Does that sound like they weren't sure about what they were doing or observing because they didn't have a control group?
I think you keep missing an essential point here. I agree with you about some of this. I am quite pragmatic about some things, and this seems to be going over your head.
But to speak to the science of these issues, let us return to the study in question. I don't know if any of the following is exactly true, or certain, but bear with me, to illustrate an important point in this matter.
We have a small group of people, undergoing a very expensive procedure, in a very expensive study. We can ignore the 14 people who did not benefit, they may all be dead by now as well. None of them cured their cancers.
But our miracle man, who did, let us look at what may have happened, besides the simple and obvious conclusion.
An older man, who has been through chemo, possibly surgeries, all kinds of medical procedures, tests, and after it all, the now cancer spreading, a death sentence, no hope. Maybe he is alone, maybe a widower. We don't know. We only know he is going to die, in pain, and soon.
He applies and it accepted for the study. (Or maybe his Oncologist submits for him). We know he is in, he was accepted. Now he is surrounded by very sophisticated Doctors, researchers, nurses and techs. They do many tests, the are very interested in him, he spends a lot of time having blood drawn, having scans done, answering questions, and is told they are taking his own immune cells, and they have found a few that can kill the cancer.
They tell him they are cloning them, making billions of them, and they will inject them back into his body, which they do, and hook him up to I.V.s to add more chemicals, to keep the precious cells alive, and to keep his body from killing them.

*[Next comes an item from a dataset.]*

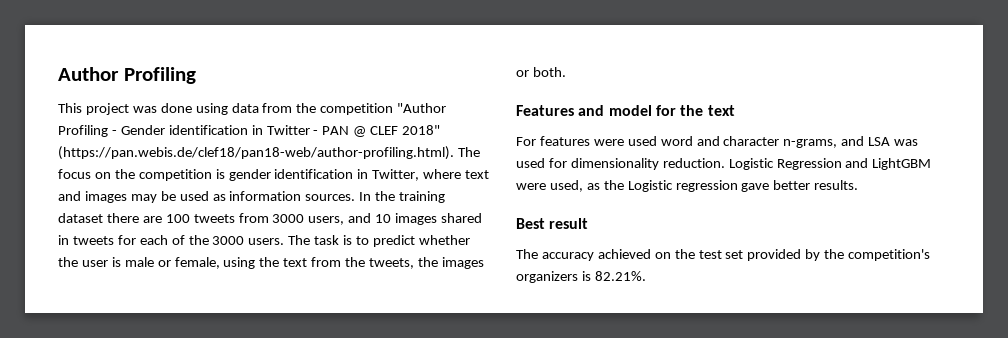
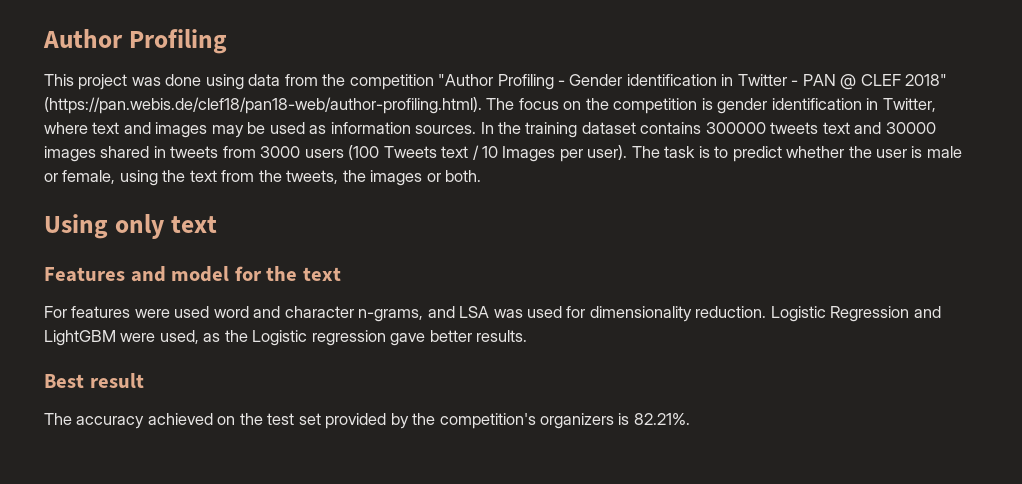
[106,213,483,225] [58,235,285,245] there are 100 tweets from 3000 users, and 10 images shared in tweets for each of the 3000 users. -> [640,122,936,134] [44,145,628,162] contains 300000 tweets text and 30000 images shared in tweets from 3000 users (100 Tweets text / 10 Images per user).
(566, 72) none -> [44,214,217,239] // Using only text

Now there are more tests, more scans, pretty nurses are all around, interested in him. Doctors talk to him, in a surrounding that has prestige, reeks of expense, complicated equipment, maybe he stays in a nice hotel near the center, or maybe a private room at the center.
He has to eat the best food, all the normal cancer treatments and care have to be provided as well. As the weeks go by, and the cells keep being injected, they continue to study him, examine him, and as the first little progress is observed, the Doctors and staff are elated, he is the only one who shows signs it is working.

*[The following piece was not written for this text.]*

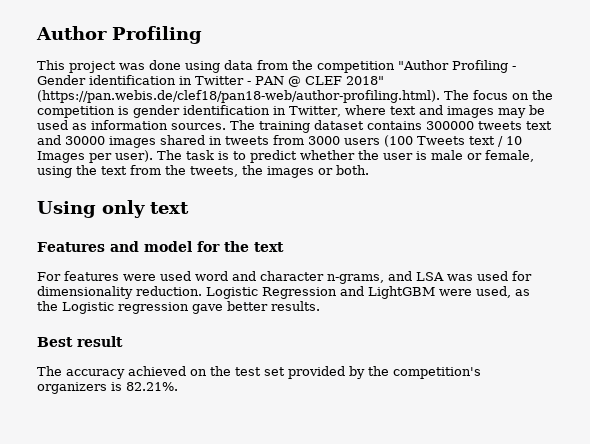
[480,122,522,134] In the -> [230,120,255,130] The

He is elated as well. His family and friends are all around, constant socializing, much hope is burning bright, and as the cancers shrink, more excitement! It looks like it is working! Everybody knows it.
He knows it, his friends and love ones are exuberant, and even though the Doctors caution not to get ones hopes up, they can barely suppress the spring in their step, the nurses smile large, even the techs drawing blood, injecting the precious cells and chemicals to make them work, all around is a feeling of joy.
In this modern marvel of a medical center, the sounds of beeping and probes and examinations, tests, our patient lies at the center of it all, getting better, no doubt, the cancers are shrinking. He is told his body is fighting the cancer, it is winning the war, and he, he is the only one of them all that it has worked on!
One might call some of that a powerful incentive for a placebo effect.
We don't know. We also don't know if we took 15 patients and did all that to them, but only gave them some nutrients and placebos, what would happen. Which is why blinding, controls and placebos are used in many cases.
It is quite possible for somebody to rally their own immune response, and completely recover from "incurable" cancer, or cancers.
Not likely, but then, how may studies have tried that powerful of a placebo effect before?